The only part of The Green that was cut was the cricket pitch, which was an area about fifty yards square. The outfield relied on the grazing cows to keep it short. However, I remember one year the square was extended and one farmer complained, saying "you are taking the grass out of the cows’ mouths"! The wicket area was never roped off as it is today; it was up to the herdsman to keep the cows off it.

After I was eleven years old, I used to work for Wilf Furniss on Saturday mornings and during the school holidays. Mr Furniss owned Grange Farm and most of the land on the south side of The Green. He was a very keen cricketer and was captain of Hilton for many years. During the cricket season and if there was a home game, it was my job to take the wheel barrow and shovel and collect the cowpats from the cricket pitch area!
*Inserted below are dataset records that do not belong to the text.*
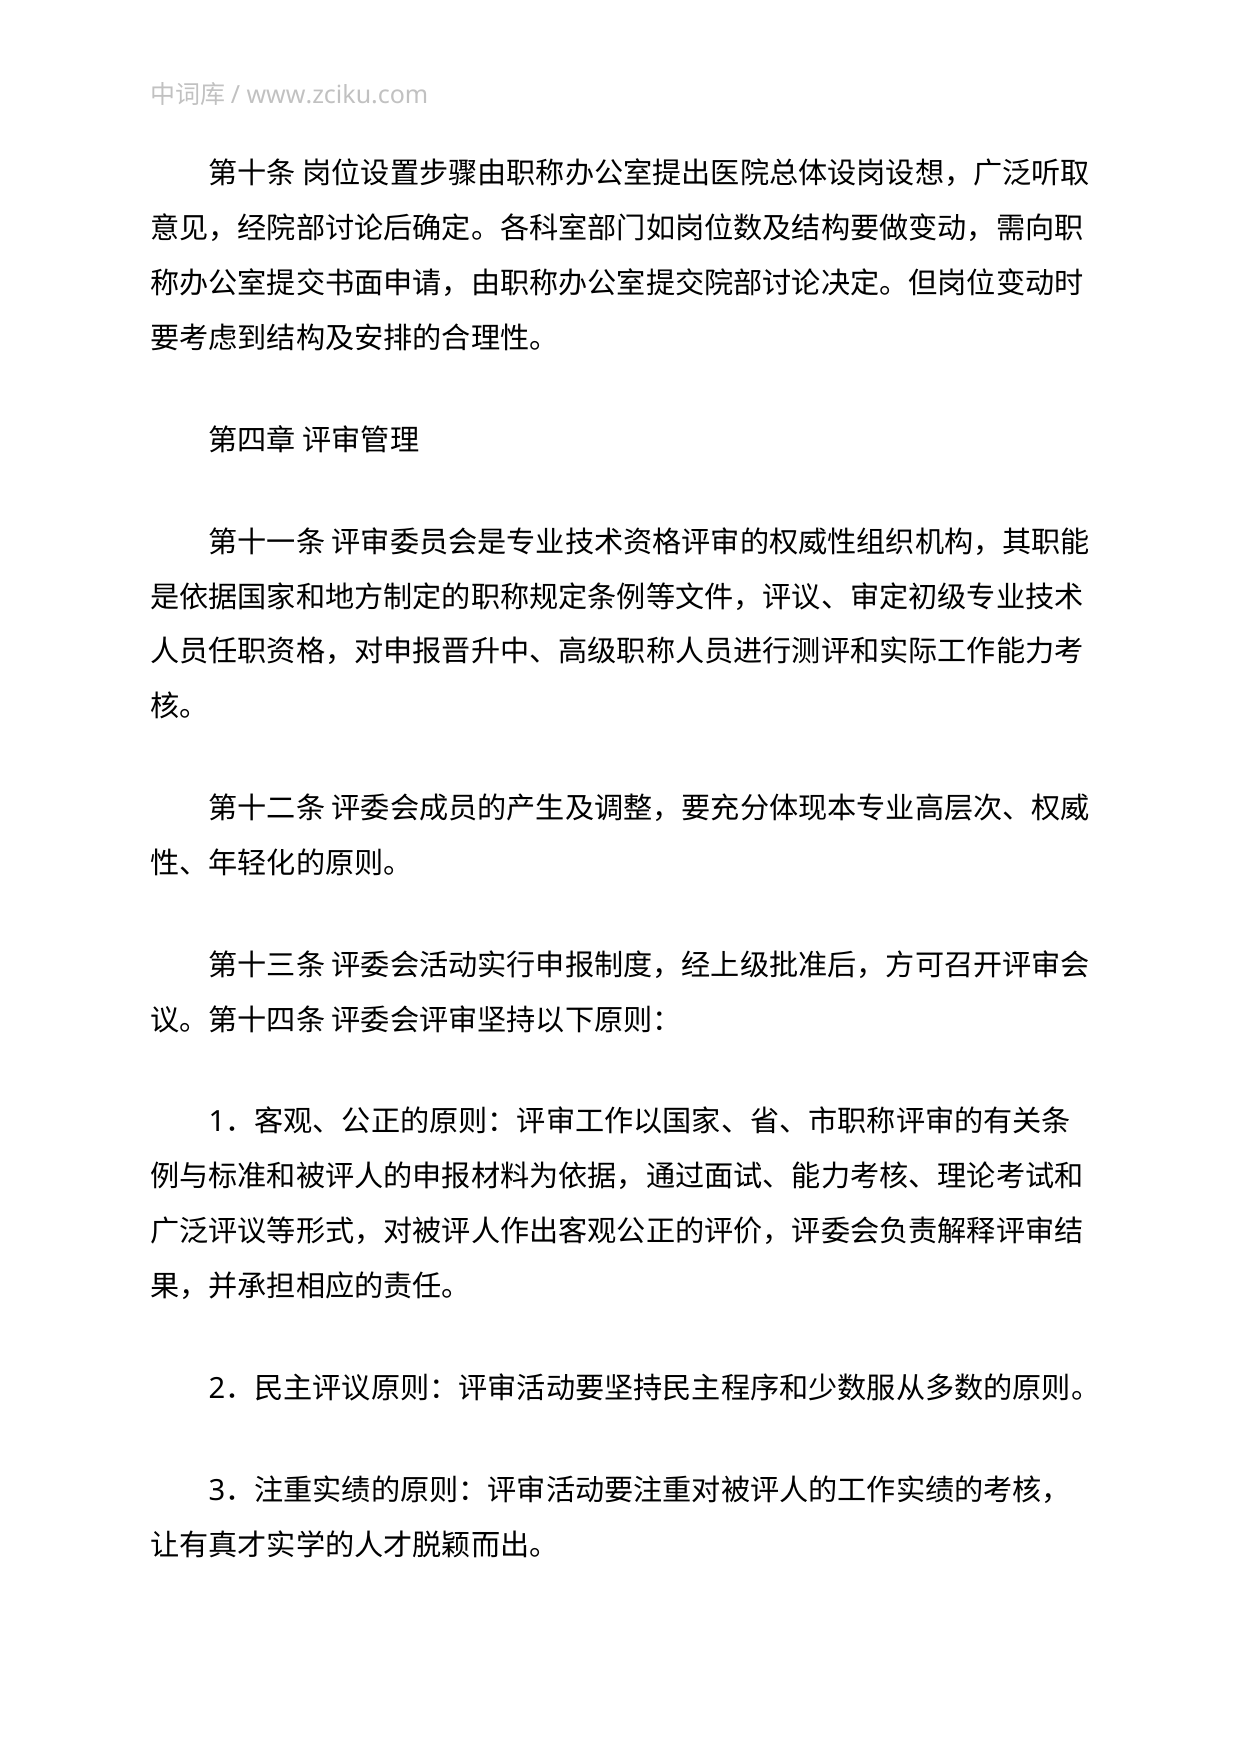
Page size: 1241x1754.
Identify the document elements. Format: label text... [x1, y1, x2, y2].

text 第十三条 评委会活动实行申报制度，经上级批准后，方可召开评审会议。第十四条 评委会评审坚持以下原则： [150, 941, 1090, 1038]
text 第十一条 评审委员会是专业技术资格评审的权威性组织机构，其职能是依据国家和地方制定的职称规定条例等文件，评议、审定初级专业技术人员任职资格，对申报晋升中、高级职称人员进行测评和实际工作能力考核。 [150, 518, 1090, 725]
text 3．注重实绩的原则：评审活动要注重对被评人的工作实绩的考核，让有真才实学的人才脱颖而出。 [150, 1467, 1090, 1564]
text 第十二条 评委会成员的产生及调整，要充分体现本专业高层次、权威性、年轻化的原则。 [150, 785, 1090, 882]
text 1．客观、公正的原则：评审工作以国家、省、市职称评审的有关条例与标准和被评人的申报材料为依据，通过面试、能力考核、理论考试和广泛评议等形式，对被评人作出客观公正的评价，评委会负责解释评审结果，并承担相应的责任。 [150, 1098, 1090, 1305]
text 2．民主评议原则：评审活动要坚持民主程序和少数服从多数的原则。 [150, 1364, 1090, 1407]
text 第四章 评审管理 [150, 416, 1090, 459]
text 第十条 岗位设置步骤由职称办公室提出医院总体设岗设想，广泛听取意见，经院部讨论后确定。各科室部门如岗位数及结构要做变动，需向职称办公室提交书面申请，由职称办公室提交院部讨论决定。但岗位变动时要考虑到结构及安排的合理性。 [150, 150, 1090, 357]
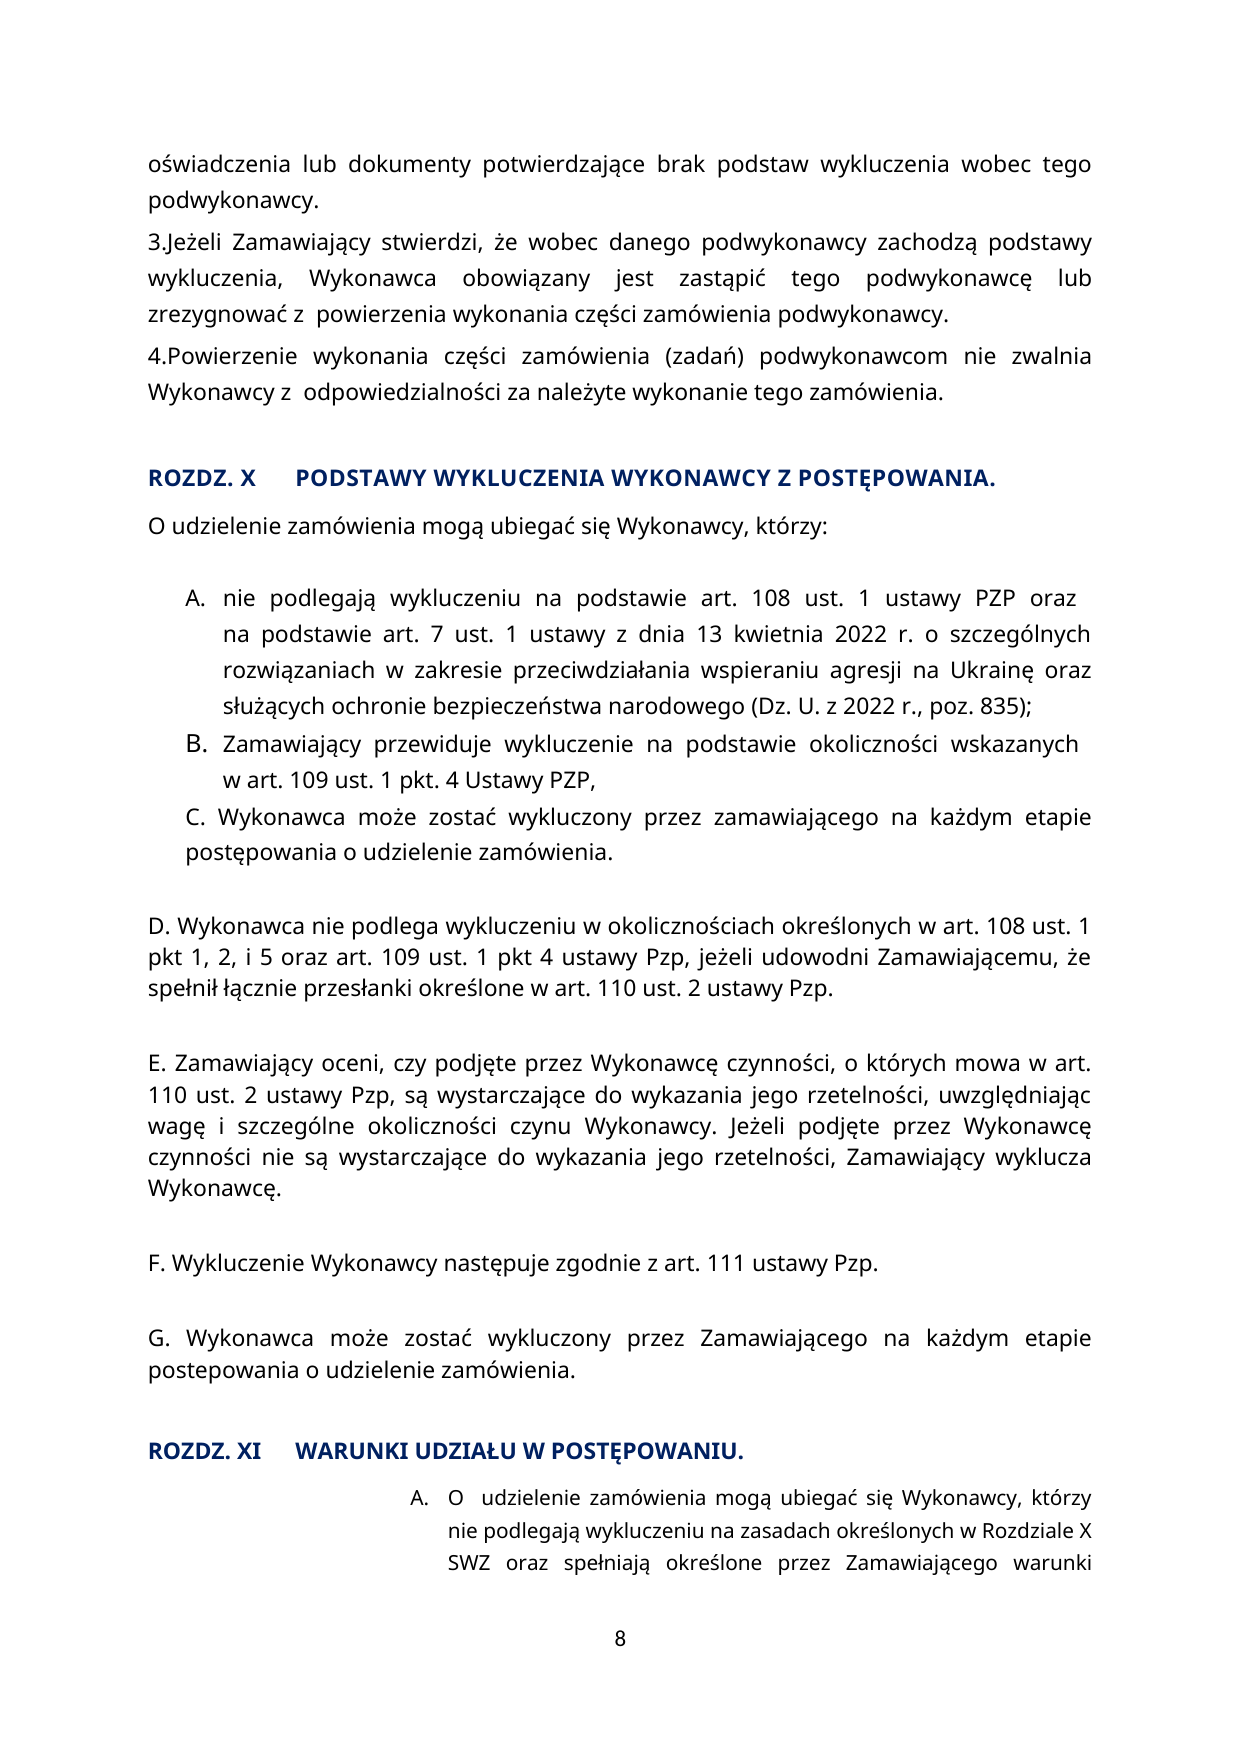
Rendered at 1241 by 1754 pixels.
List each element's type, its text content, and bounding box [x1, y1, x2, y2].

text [148, 148, 1093, 215]
text O udzielenie zamówienia mogą ubiegać się Wykonawcy, którzy: [148, 510, 1093, 541]
text D. Wykonawca nie podlega wykluczeniu w okolicznościach określonych w art. 108 ust. 1 pkt 1, 2, i 5 oraz art. 109 ust. 1 pkt 4 ustawy Pzp, jeżeli udowodni Zamawiającemu, że spełnił łącznie przesłanki określone w art. 110 ust. 2 ustawy Pzp. [148, 910, 1093, 1003]
text 4.Powierzenie wykonania części zamówienia (zadań) podwykonawcom nie zwalnia Wykonawcy z odpowiedzialności za należyte wykonanie tego zamówienia. [148, 340, 1093, 407]
text C. Wykonawca może zostać wykluczony przez zamawiającego na każdym etapie postępowania o udzielenie zamówienia. [185, 800, 1093, 868]
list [410, 1483, 1093, 1577]
text ROZDZ. XI WARUNKI UDZIAŁU W POSTĘPOWANIU. [148, 1435, 1093, 1466]
text F. Wykluczenie Wykonawcy następuje zgodnie z art. 111 ustawy Pzp. [148, 1247, 1093, 1278]
text G. Wykonawca może zostać wykluczony przez Zamawiającego na każdym etapie postepowania o udzielenie zamówienia. [148, 1322, 1093, 1385]
text 3.Jeżeli Zamawiający stwierdzi, że wobec danego podwykonawcy zachodzą podstawy wykluczenia, Wykonawca obowiązany jest zastąpić tego podwykonawcę lub zrezygnować z powierzenia wykonania części zamówienia podwykonawcy. [148, 226, 1093, 329]
list nie podlegają wykluczeniu na podstawie art. 108 ust. 1 ustawy PZP oraz na podstawie art. 7 ust. 1 ustawy z dnia 13 kwietnia 2022 r. o szczególnych rozwiązaniach w zakresie przeciwdziałania wspieraniu agresji na Ukrainę oraz służących ochronie bezpieczeństwa narodowego (Dz. U. z 2022 r., poz. 835); [185, 582, 1093, 721]
text E. Zamawiający oceni, czy podjęte przez Wykonawcę czynności, o których mowa w art. 110 ust. 2 ustawy Pzp, są wystarczające do wykazania jego rzetelności, uwzględniając wagę i szczególne okoliczności czynu Wykonawcy. Jeżeli podjęte przez Wykonawcę czynności nie są wystarczające do wykazania jego rzetelności, Zamawiający wyklucza Wykonawcę. [148, 1047, 1093, 1203]
list Zamawiający przewiduje wykluczenie na podstawie okoliczności wskazanych w art. 109 ust. 1 pkt. 4 Ustawy PZP, [185, 726, 1093, 796]
text ROZDZ. X PODSTAWY WYKLUCZENIA WYKONAWCY Z POSTĘPOWANIA. [148, 462, 1093, 493]
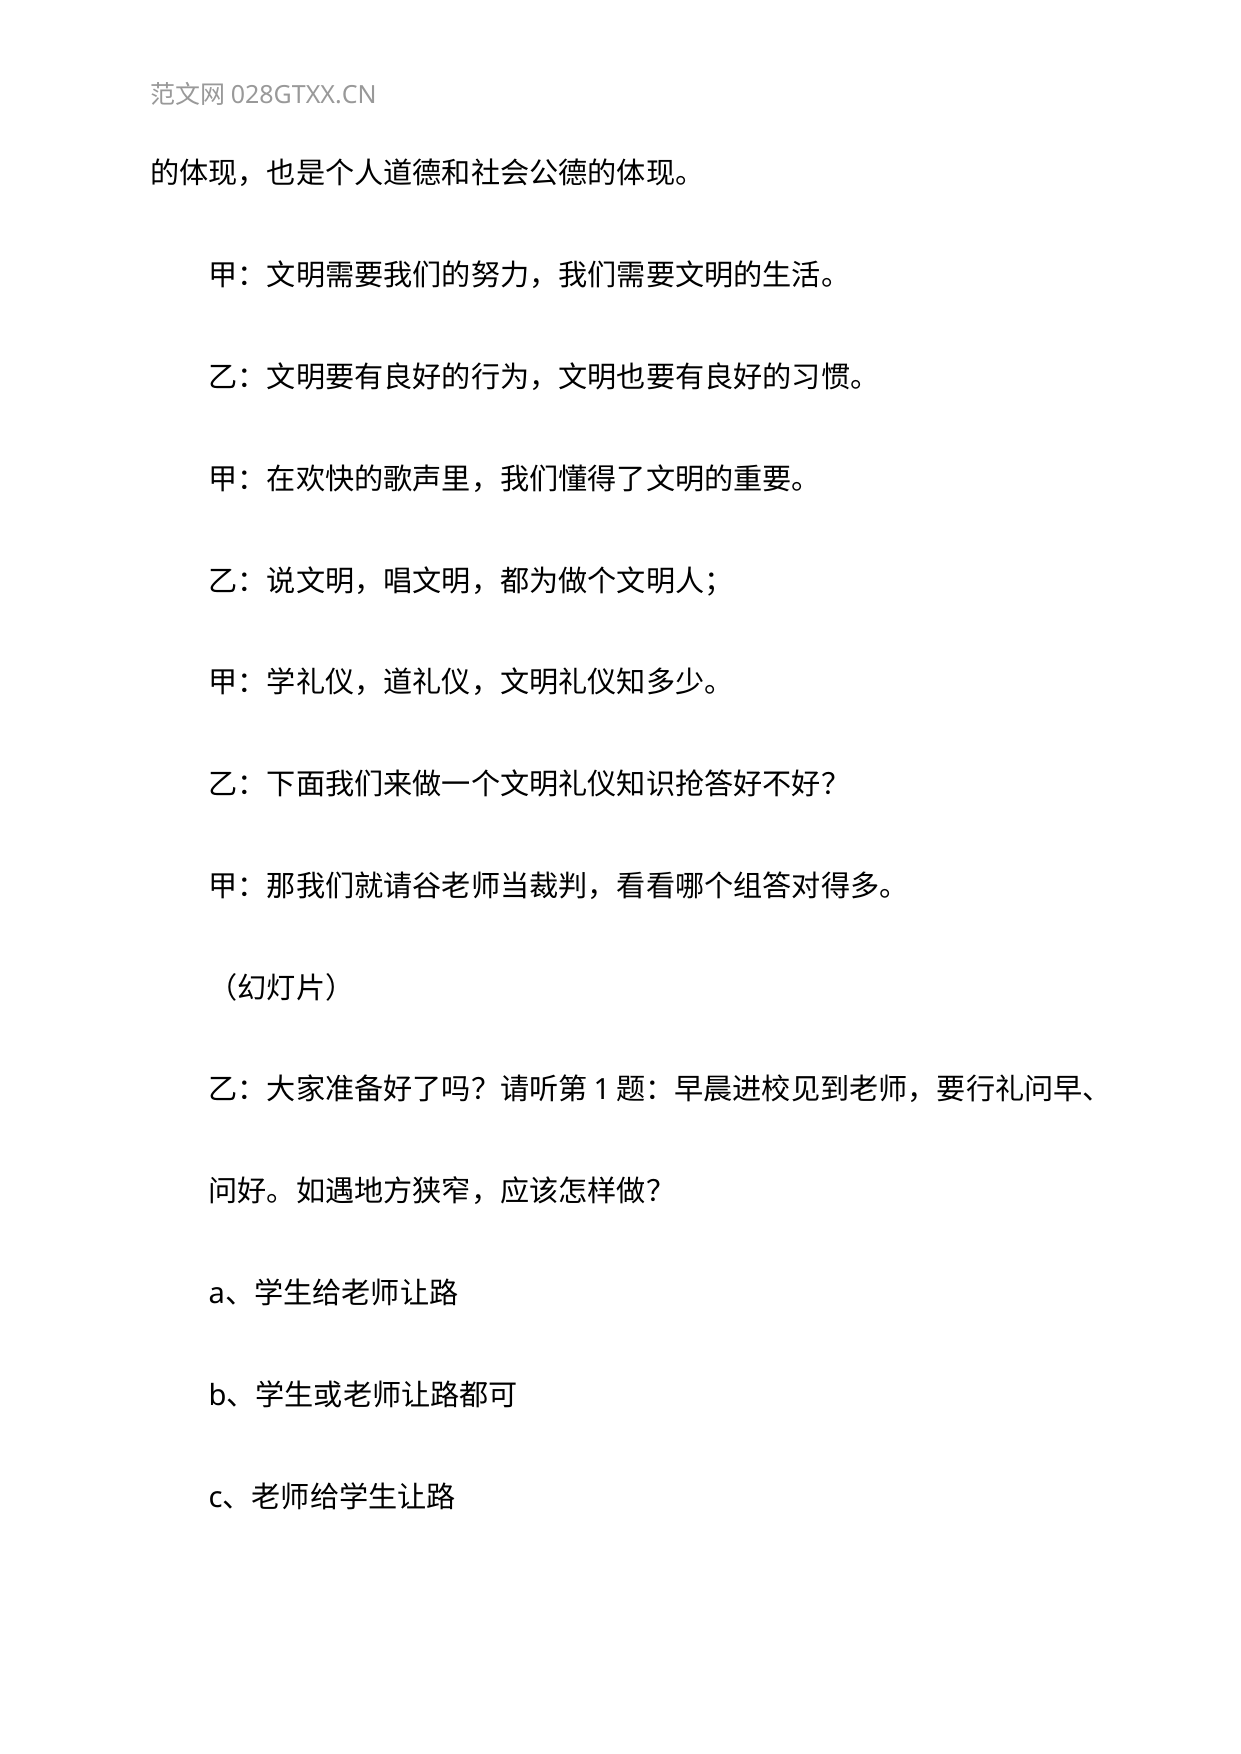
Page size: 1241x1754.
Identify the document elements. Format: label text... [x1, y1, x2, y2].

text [150, 150, 1090, 192]
text 乙：下面我们来做一个文明礼仪知识抢答好不好？ [150, 761, 1090, 803]
text a、学生给老师让路 [150, 1270, 1090, 1312]
text （幻灯片） [150, 964, 1090, 1006]
text c、老师给学生让路 [150, 1474, 1090, 1516]
text 甲：在欢快的歌声里，我们懂得了文明的重要。 [150, 455, 1090, 498]
text 乙：说文明，唱文明，都为做个文明人； [150, 557, 1090, 599]
text 乙：文明要有良好的行为，文明也要有良好的习惯。 [150, 353, 1090, 396]
text 问好。如遇地方狭窄，应该怎样做？ [150, 1168, 1090, 1210]
text 甲：文明需要我们的努力，我们需要文明的生活。 [150, 252, 1090, 294]
text 甲：学礼仪，道礼仪，文明礼仪知多少。 [150, 659, 1090, 701]
text 乙：大家准备好了吗？请听第1题：早晨进校见到老师，要行礼问早、 [150, 1066, 1090, 1108]
text 甲：那我们就请谷老师当裁判，看看哪个组答对得多。 [150, 862, 1090, 905]
text b、学生或老师让路都可 [150, 1372, 1090, 1414]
Mr Furniss (who was also a butcher) owned a welsh cob pony and trap which was used for delivering meat. This pony was also used for pulling the mower to cut the cricket square. The heavy roll was also pulled by the pony. I used to fit large leather shoes on the pony to prevent his hooves from digging in the wicket. I would lead the pony and Mr Furniss would steer the mower. The heavy roll had shafts, like a cart, and didn’t need steering. The actual wicket was cut with a small push mower.

Home cricket matches were always played on Saturday, there was no Sunday cricket. There were enough members to field two teams. The first team was regarded as one of the best in the county and played in the county cup games, also friendly games against the best teams in the county and the Cambridge colleges who had some very talented players.

The most popular game of the season was Hilton versus the farmers. Jim Billings (a village farmer) would muster a team of his farming friends to oppose Hilton. This game was always played during Feast Week and was an all day match with a hot lunch, a tea and a barrel of beer. The lunch was cooked by John White, the village baker, in his bread oven.


Additional information provided by Richard Garnett:

The Rectory on The Green, was formerly known as The Pastures and was renamed The Old Rectory in the 1970s by Mr Riches who lived there then. This house was never a rectory.

The Vicarage by The Green was burned down on feast week Sunday in 1928.

Manor House on The Green, was formerly known as Manor Farm.

Mr Cooke who lived in a thatched cottage next to Hilton Hall, was a retired railway guard.

Oak Tree Farm on The Green, was formerly known as The Old Red Cow and was only called Oak Tree Farm in the 1960s or 70s when it had ceased to be a farm.

Jim Robinson, who lived in Oak Tree Farm, later called himself "White-Robinson".